Enfin, en mettant en cause une femme d’origine syrienne parvenue illégalement en Turquie via Afrin (zone pourtant contrôlée par l’armée turque), l’attentat ravive fort à propos la question migratoire. La présence des 3,6 millions de réfugiés syriens est en effet devenue une préoccupation majeure des Turcs, dans un contexte économique de plus en plus difficile qui complexifie encore leur intégration, et peut susciter des tensions interethniques et interconfessionnelles.

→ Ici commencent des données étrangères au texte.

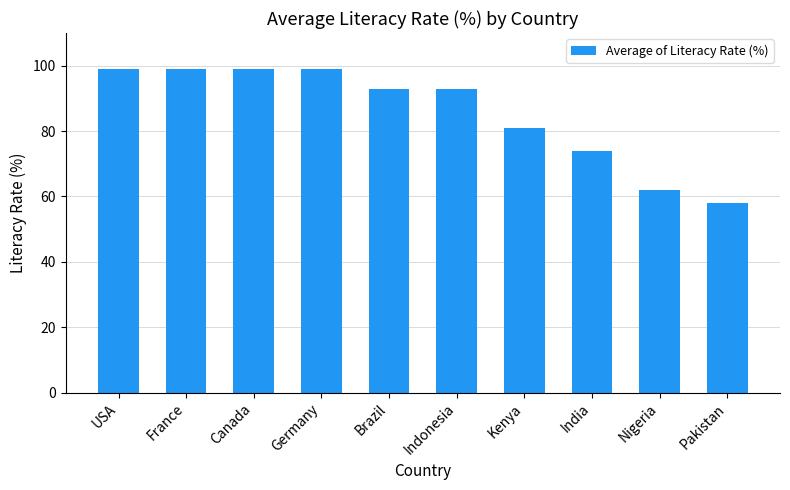

Are the bars horizontal?

No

Le nouveau parti d’extrême-droite d’Ümit Ozädg, un ancien du MHP allié à l’AKP, a fait de cette « invasion silencieuse » le coeur de son discours, où plane également l’ombre du complotisme puisque selon lui, ces populations ont été placées délibérément en Turquie pour la « déstabiliser », sans doute par ces fameux « ennemis de l’extérieur »... 

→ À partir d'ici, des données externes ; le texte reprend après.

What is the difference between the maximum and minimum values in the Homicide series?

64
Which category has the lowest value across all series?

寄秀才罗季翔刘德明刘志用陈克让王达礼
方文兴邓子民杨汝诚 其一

Pour un pouvoir mis en cause pour son inefficacité politique et son irresponsabilité, l’attentat d’Istanbul permet de confirmer la Turquie dans une position de citadelle assiégée que seuls Erdogan et l’AKP pourraient défendre. Entretenir un climat d’insécurité et trouver d’utiles boucs émissaires demeure un stratagème certes usé, mais toujours efficace pour masquer les réalités d’une crise économique dans laquelle, en l’espèce, ni les Kurdes ni les réfugiés syriens n’ont la moindre responsabilité.